Lines from the one containing "Rendered at 1650 by 1275 pixels." through the final line of the entries below: reproduce them exactly, all of them and only them.

- [Records supplied]:
········
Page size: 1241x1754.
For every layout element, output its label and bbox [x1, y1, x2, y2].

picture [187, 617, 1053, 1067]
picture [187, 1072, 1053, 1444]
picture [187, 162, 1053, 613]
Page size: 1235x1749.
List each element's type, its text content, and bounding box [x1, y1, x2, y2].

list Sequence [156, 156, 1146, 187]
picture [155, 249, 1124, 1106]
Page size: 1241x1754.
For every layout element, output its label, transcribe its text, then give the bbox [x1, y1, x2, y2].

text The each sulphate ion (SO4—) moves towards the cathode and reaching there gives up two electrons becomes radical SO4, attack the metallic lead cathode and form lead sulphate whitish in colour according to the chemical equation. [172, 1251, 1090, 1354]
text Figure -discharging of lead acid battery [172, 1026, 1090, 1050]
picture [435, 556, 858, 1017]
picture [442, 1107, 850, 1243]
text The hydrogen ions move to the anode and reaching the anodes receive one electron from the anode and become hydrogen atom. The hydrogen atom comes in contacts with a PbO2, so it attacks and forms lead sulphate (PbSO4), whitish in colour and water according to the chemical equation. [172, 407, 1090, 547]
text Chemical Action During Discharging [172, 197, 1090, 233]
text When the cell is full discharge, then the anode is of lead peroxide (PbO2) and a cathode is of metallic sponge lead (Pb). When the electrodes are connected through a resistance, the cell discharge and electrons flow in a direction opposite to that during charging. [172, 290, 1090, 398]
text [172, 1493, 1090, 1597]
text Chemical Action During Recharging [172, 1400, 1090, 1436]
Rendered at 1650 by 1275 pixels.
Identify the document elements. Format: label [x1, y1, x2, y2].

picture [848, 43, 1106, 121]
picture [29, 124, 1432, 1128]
········
- [Task response]:
Rendered at 1650 by 1275 pixels.
Identify the document elements. Format: label [x1, y1, x2, y2].

picture [848, 43, 1106, 121]
picture [29, 124, 1432, 1128]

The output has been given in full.